Les mains, ça fait tout. C'est tellement important pour la vie de quelqu'un que ça m'a complètement anéanti sur le moment

Laura Nataf

Depuis, Laura Nataf demande à la sécurité sociale de prendre en charge le coût de cette opération. En première instance en juillet 2021, le tribunal judiciaire de Paris a annulé le refus de prise en charge et condamné la Caisse primaire d'assurance maladie (CPAM) de Paris à payer les deux tiers de la somme, mais cette dernière a fait appel.

L'audience devait avoir lieu ce jeudi mais a été renvoyée au mois de janvier 2023. L'avocate de la jeune femme a demandé un report pour lui permettre de répondre aux conclusions de l'avocat de la CPAM, envoyées trop tardivement selon elle. Contactée, la CPAM de Paris n'a pas donné suite à nos sollicitations.

Radiée des listes d'attente

Dans son courrier de refus de prise en charge aux États-Unis, "le médecin-chef de la Cnam (...) a dirigé Mme Nataf vers un programme expérimental ouvert aux Hospices civils de Lyon portant sur l'allogreffe bilatérale de mains et d'avant-bras, qui lui aurait permis d'obtenir les soins nécessaires en France et l'assurance d'une prise en charge", a avancé la Caisse nationale d'assurance maladie (Cnam) auprès de l'AFP.

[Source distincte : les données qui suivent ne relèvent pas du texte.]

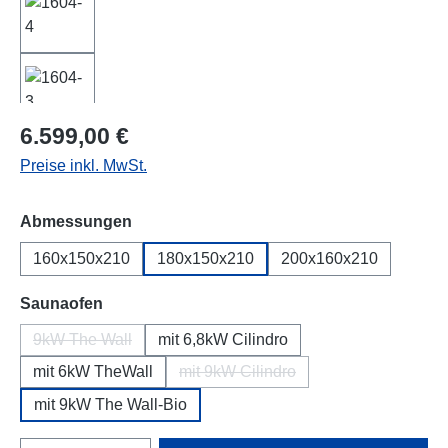
Regulärer Preis:
6.599,00 €
Preise inkl. MwSt.
auswählen
Abmessungen
160x150x210
180x150x210
200x160x210
auswählen
Saunaofen
9kW The Wall
mit 6,8kW Cilindro
(Diese Option ist zurzeit nicht verfügbar.)
mit 6kW TheWall
mit 9kW Cilindro
(Diese Option ist zurzeit nicht ver
mit 9kW The Wall-Bio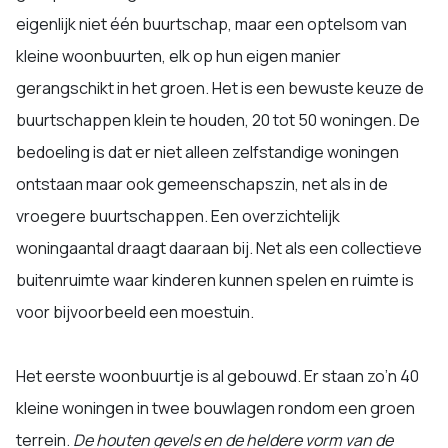
eigenlijk niet één buurtschap, maar een optelsom van
kleine woonbuurten, elk op hun eigen manier
gerangschikt in het groen. Het is een bewuste keuze de
buurtschappen klein te houden, 20 tot 50 woningen. De
bedoeling is dat er niet alleen zelfstandige woningen
ontstaan maar ook gemeenschapszin, net als in de
vroegere buurtschappen. Een overzichtelijk
woningaantal draagt daaraan bij. Net als een collectieve
buitenruimte waar kinderen kunnen spelen en ruimte is
voor bijvoorbeeld een moestuin.
Het eerste woonbuurtje is al gebouwd. Er staan zo’n 40
kleine woningen in twee bouwlagen rondom een groen
terrein.
De houten gevels en de heldere vorm van de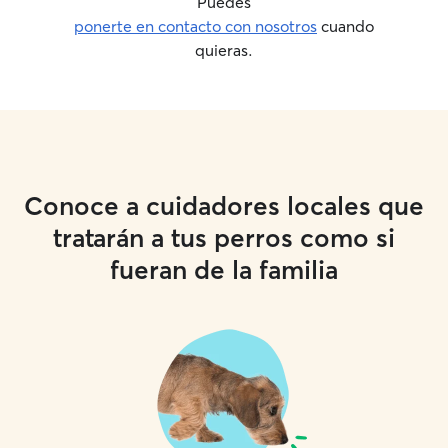
Puedes
ponerte en contacto con nosotros
cuando
quieras.
Conoce a cuidadores locales que
tratarán a tus perros como si
fueran de la familia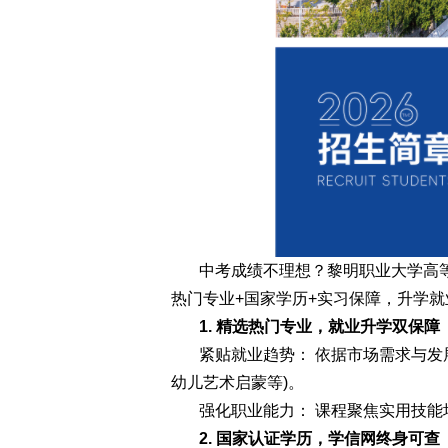
中考成绩不理想？黎明职业大学高
热门专业+国家学历+实习保障，升学
1. 精选热门专业，就业升学双保障
紧贴就业趋势： 依据市场需求与发
幼儿艺术启蒙等)。
强化职业能力： 课程聚焦实用技能
2. 国家认证学历，学信网终身可查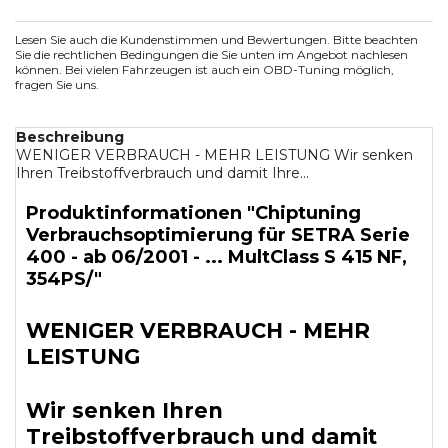
Lesen Sie auch die Kundenstimmen und Bewertungen. Bitte beachten
Sie die rechtlichen Bedingungen die Sie unten im Angebot nachlesen
können. Bei vielen Fahrzeugen ist auch ein OBD-Tuning möglich,
fragen Sie uns.
Beschreibung
WENIGER VERBRAUCH - MEHR LEISTUNG Wir senken
Ihren Treibstoffverbrauch und damit Ihre...
Produktinformationen "Chiptuning
Verbrauchsoptimierung für SETRA Serie
400 - ab 06/2001 - ... MultClass S 415 NF,
354PS/"
WENIGER VERBRAUCH - MEHR
LEISTUNG
Wir senken Ihren
Treibstoffverbrauch und damit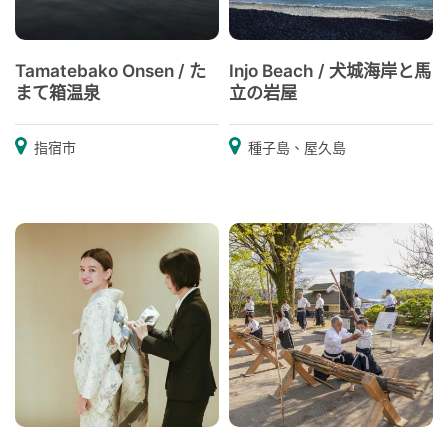
Tamatebako Onsen / た
Injo Beach / 犬城海岸と馬
まて箱温泉
立の岩屋
指宿市
種子島、屋久島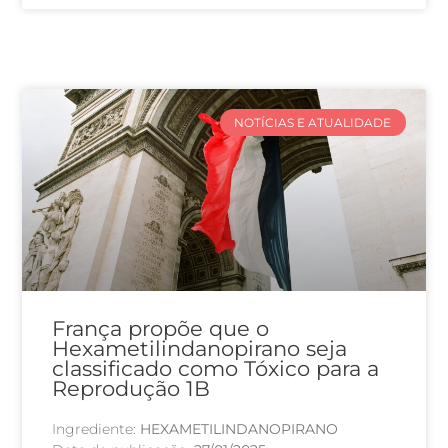
NOTÍCIAS E ATUALIDADE
França propõe que o
Hexametilindanopirano seja
classificado como Tóxico para a
Reprodução 1B
Ingrediente:
HEXAMETILINDANOPIRANO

"Mme Nataf n'a pas fait le choix de recourir à cette option. Nous estimons, à ce titre, que le refus de prise en charge opposé est valablement motivé", a ajouté l'établissement public.

"C'est complètement faux" de dire que "Laura aurait pu être opérée dans les mêmes conditions en France", estime au contraire Me Sellam Benisty en rappelant sa radiation de la liste d'attente.

La France, pionnière des greffes

La France a été la pionnière de ce type d'opérations, avec la première greffe d'une main réalisée en 1998 aux Hospices civils de Lyon (HCL) par Jean-Michel Dubernard sur un patient néo-zélandais victime d'un accident de tronçonnage.

En 2000, nouvelle première mondiale, avec la greffe des deux mains et d'une partie des avant-bras, sur un peintre en bâtiment de 33 ans amputé après s'être gravement blessé dans l'explosion d'une fusée artisanale.

Mais jusqu'en 2016, seuls six autres patients ont ensuite bénéficié de cette double greffe, autorisée au cas par cas dans le cadre du programme des Hospices Civils de Lyon (HCL).

Cette année-là, "les greffes ont été suspendues en France faute de financement des projets de recherche, du fait du manque de donneurs et de contraintes économiques", assure l'avocate. "Le monde médical est unanime sur l'infaisabilité d'une telle greffe en France durant la période qui occupe cette affaire."

En 2017, suite notamment au cas de Laura Nataf, la France a entrepris de mieux définir le cadre juridique et financier de ce type de greffes.